In CCI, an endpoint is the process’ virtual instance of a device. The endpoint is the container of all the communication resources needed by the process including queues and buffers including shared send and receive buffers. A single endpoint may communicate with any number of peers and provides a single completion queue regardless of the number of peers. CCI achieves better scalability on very large HPC and data center deployments since the endpoint manages buffers independent of how many peers it is communicating with.
CCI uses an event model in which an application may either poll or wait for the next event. Events include communication (e.g. send completions) as well as connection handling (e.g. incoming client connection requests). The application may return an event to CCI out of order when it no longer needs the event. CCI achieves better scalability in time versus Sockets since all events are managed by a single completion queue.
Unlike Sockets, a new endpoint is bound to a specific device and is ready to a receive incoming connection requests.
CCI uses connections to allow an application to choose the level of service that best fits its needs and to provide fault isolation should a peer stop responding. CCI does not, however, allocate buffers per peer which reduces scalability.
CCI offers choices of reliability and ordering. Some applications such as distributed filesystems need to know that data has arrived at the peer. A health monitoring application, on the other hand, may want to send data that has a very short lifetime and does not want to expend any efforts on retransmission. CCI can accommodate both.
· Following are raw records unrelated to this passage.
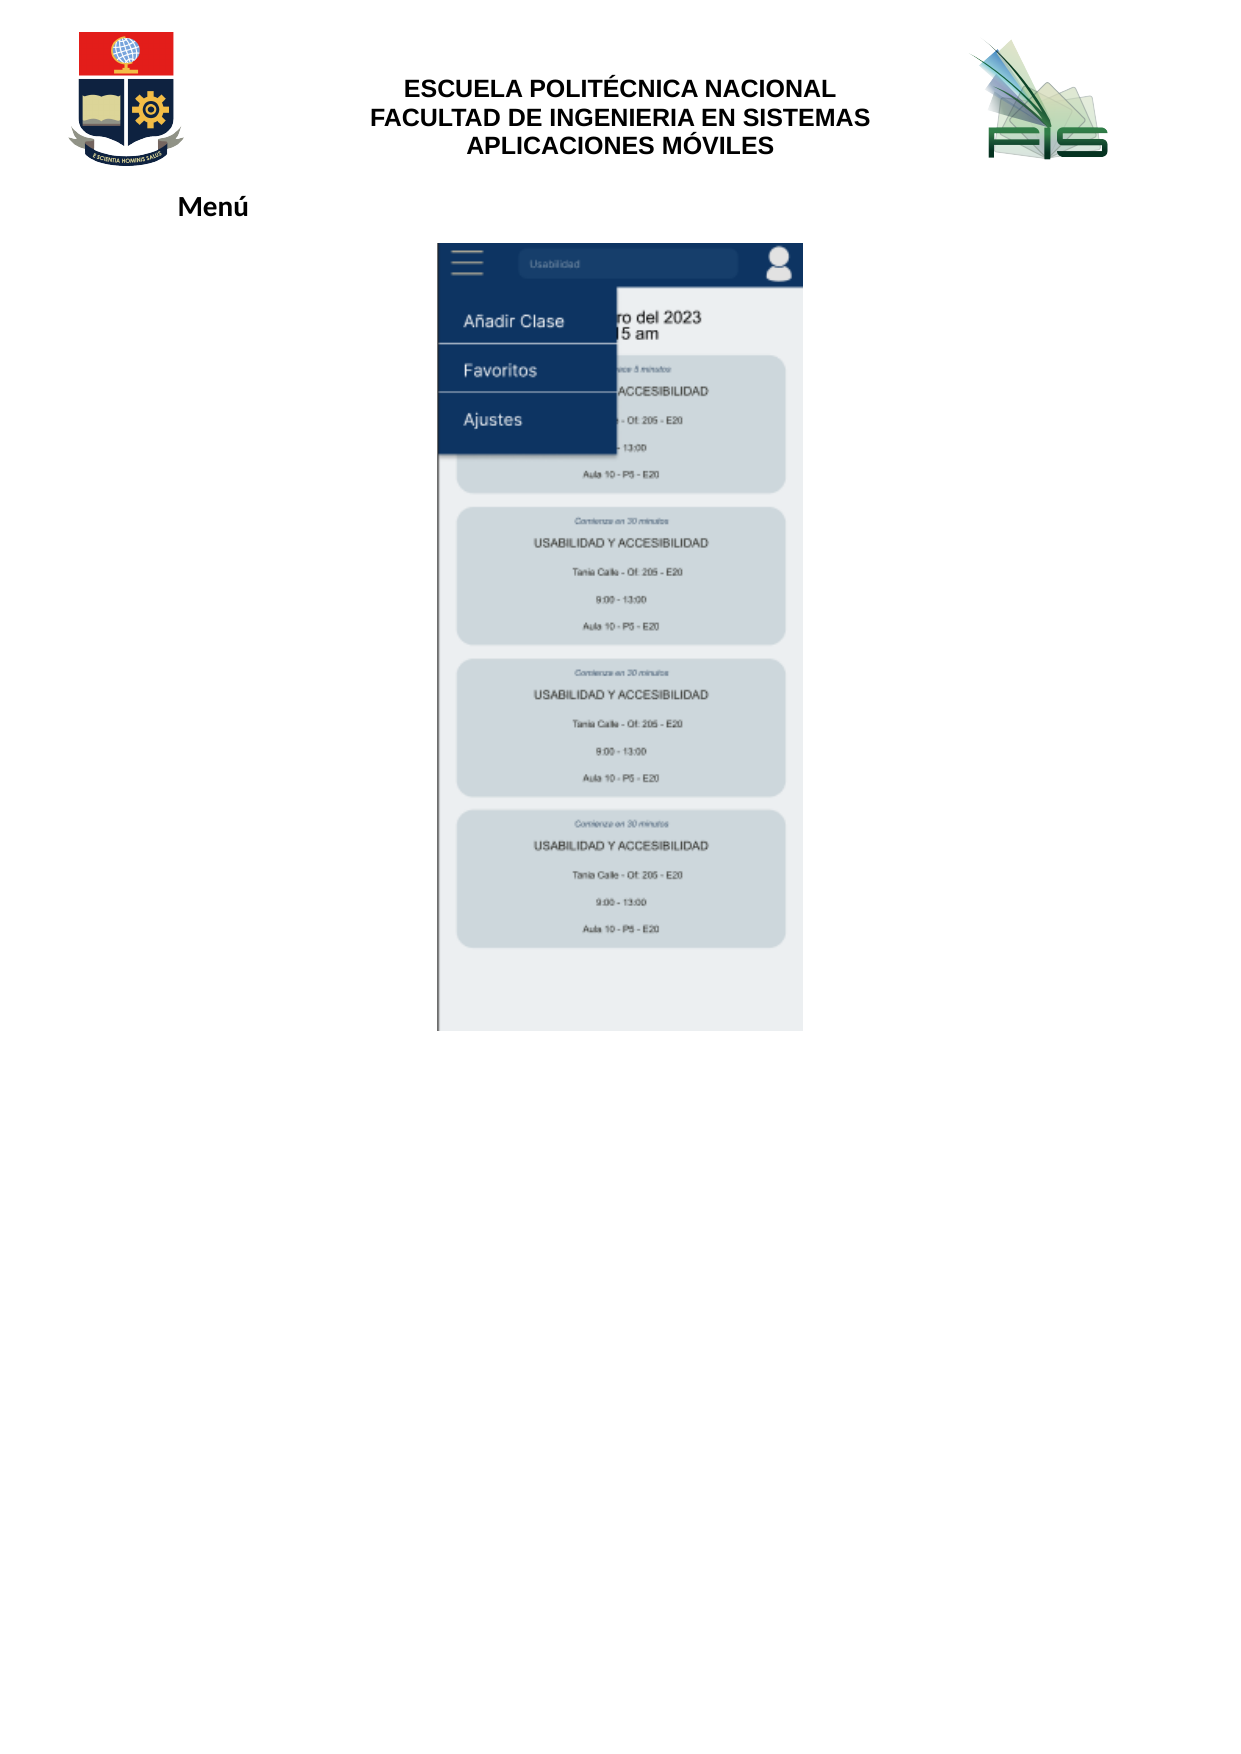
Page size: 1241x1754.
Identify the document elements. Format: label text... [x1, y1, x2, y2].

picture [964, 35, 1114, 166]
text Menú [177, 188, 1063, 224]
picture [59, 32, 193, 166]
picture [437, 243, 803, 1031]
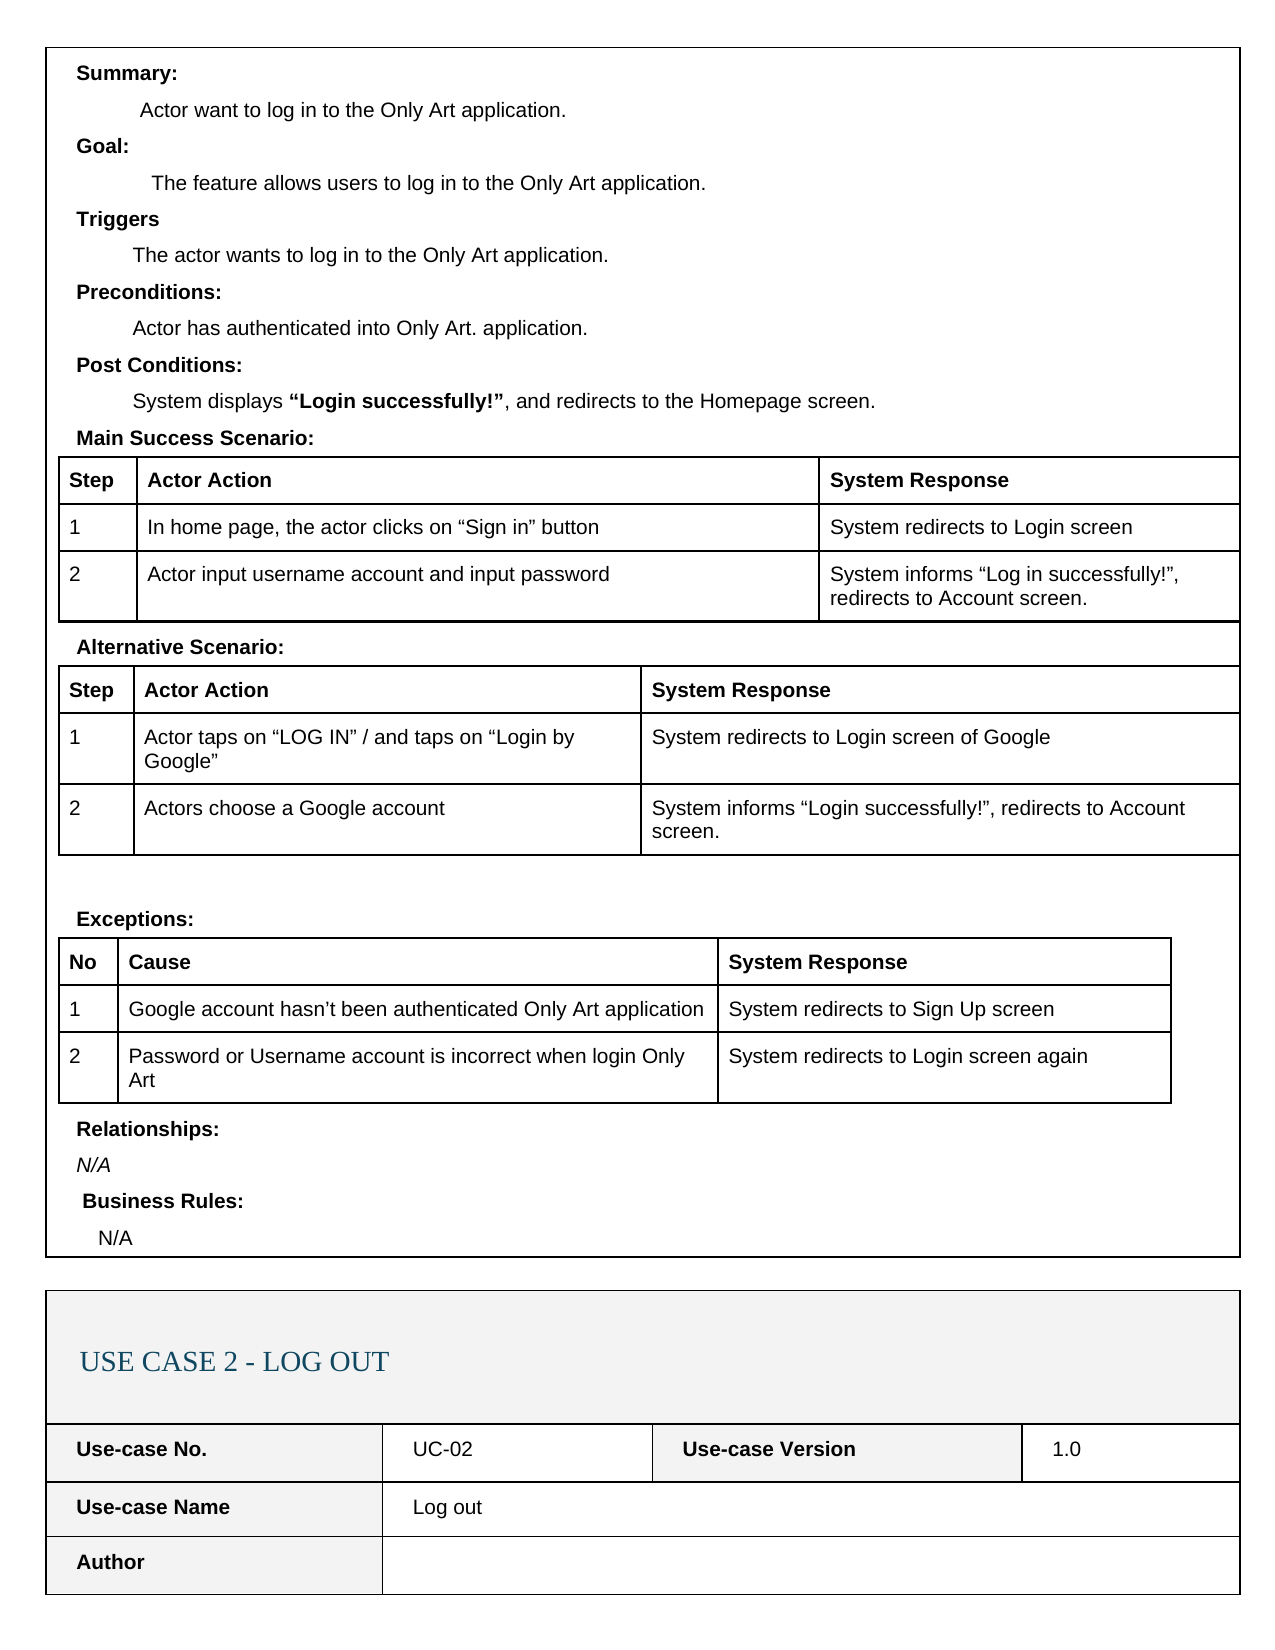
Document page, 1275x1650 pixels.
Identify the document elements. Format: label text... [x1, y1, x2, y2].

table_cell Author [47, 1537, 382, 1593]
table_cell Use-case Name [47, 1483, 382, 1536]
table_cell [383, 1537, 1239, 1593]
table_cell Use-case Version [653, 1425, 1021, 1481]
table_cell UC-02 [383, 1425, 652, 1481]
table_cell Log out [383, 1483, 1239, 1536]
table_cell Use-case No. [47, 1425, 382, 1481]
table_cell 1.0 [1023, 1425, 1239, 1481]
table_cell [47, 48, 1239, 1256]
table_header USE CASE 2 - LOG OUT [47, 1291, 1239, 1423]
CCI provides Unreliable-Unordered (UU), Reliable-Unordered (RU), and Reliable-Ordered (RO) connections as well as UU with send multicast and UU with receive multicast. Most RPC style applications do not require ordering and can take advantage of RU connections. When ordering is not required, CCI can take better advantage of multiple network paths, etc.
Also, with reliable connections, the send completion (whether small messages or RMA) indicates that the data has been delivered to the peer’s memory space unlike Sockets in which a send completes when the data has been buffered locally. The CCI send completion does not mean that the peer has processed the data and does not replace an application-level acknowledgement if needed.
CCI has two modes of communication: messages (MSG) and remote memory access (RMA).
CCI’s MSGs are small (typically MTU sized) messages. These are unexpected messages and the receiver does not need to post receives. Instead, the receiver’s CCI library will generate a receive event that includes a pointer to the data within the CCI library’s buffers. The application may inspect the data, copy it out if needed longer term, or even forward the data by passing it to the send function.
When an application needs to move bulk data, CCI provides RMA. To use RMA, the application will explicitly register memory with CCI and receive a handle. The application can pass the handle to a peer using a MSG and then perform a RMA Read or Write. The RMA may also include a Fence. RMA requires a reliable connection (ordered or unordered). An RMA may optionally include a remote completion message that will be delivered to the peer after the RMA completes. The completion message may be as large as a full MSG.